To leave this on an even sadder note. The day after I went to meet with scientists at ECIM, I met a local fisherman who was collecting seaweed on the beach for the local abalone farm. He also told me that he was a Loco diver, as were his brothers and many of his friends. When I spoke of the marine reserve and its utility, he laughed and said “yes, but we still all fish in there”. Although ECIM’s marine reserve uses a physical boundary (a 6ft fence) to stop humans traipsing all over the land, it (quite naturally) does not use similar in the surrounding sea. Locals fish this area just as they do anywhere else – well almost.
When I asked the fisherman more about it, he did say that there seemed to be more Loco and “better” Loco (i.e. larger) closer to, and inside, the protected area. Whether this is due to lower exploitation (some fishers may stay away from the protected area as they should) or whether it is due to a higher productivity / a more natural ecosystem presence along the adjacent coastline is unclear, but again it points toward the utility of forbidding destructive human activities….which it is important to note…can be as little as walking a non-marked path.
The question remains…do we invest in trying to teach…um…everyone about marine conservation OR do we close off enough areas (and police those in the sea – that are not fence-able) to conserve biodiversity, biomass and abundance of species at “natural” levels, whilst also allowing enough for human consumption?

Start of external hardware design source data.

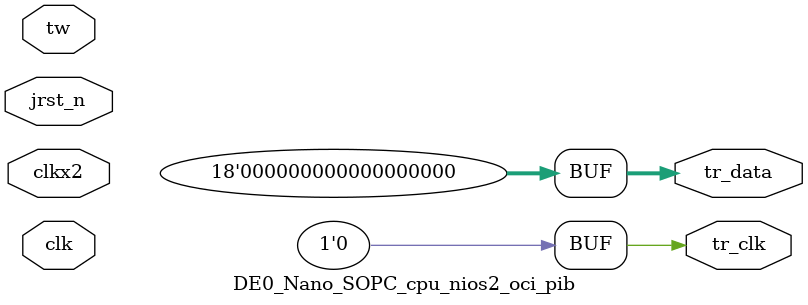
<source format=v>
module DE0_Nano_SOPC_cpu_nios2_oci_pib (
                                          clk,
                                          clkx2,
                                          jrst_n,
                                          tw,
                                          tr_clk,
                                          tr_data
                                       )
;
  output           tr_clk;
  output  [ 17: 0] tr_data;
  input            clk;
  input            clkx2;
  input            jrst_n;
  input   [ 35: 0] tw;
  wire             phase;
  wire             tr_clk;
  reg              tr_clk_reg ;
  wire    [ 17: 0] tr_data;
  reg     [ 17: 0] tr_data_reg ;
  reg              x1 ;
  reg              x2 ;
  assign phase = x1^x2;
  always @(posedge clk or negedge jrst_n)
    begin
      if (jrst_n == 0)
          x1 <= 0;
      else 
        x1 <= ~x1;
    end
  always @(posedge clkx2 or negedge jrst_n)
    begin
      if (jrst_n == 0)
        begin
          x2 <= 0;
          tr_clk_reg <= 0;
          tr_data_reg <= 0;
        end
      else 
        begin
          x2 <= x1;
          tr_clk_reg <= ~phase;
          tr_data_reg <= phase ?   tw[17 : 0] :   tw[35 : 18];
        end
    end
  assign tr_clk = 0 ? tr_clk_reg : 0;
  assign tr_data = 0 ? tr_data_reg : 0;
endmodule
</source>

- Well, in my humble opinion, it has to be both. Short term goals (those that we need now) are to make more reserves and protected areas, especially in areas of particular importance (ecologically and commercially). We also need to invest a lot more in policing our marine fisheries. Longer term we need to aim to educate the younger generations – those that will be impacting our environment in years to come and those that will be working to protect and recover the losses that are happening now.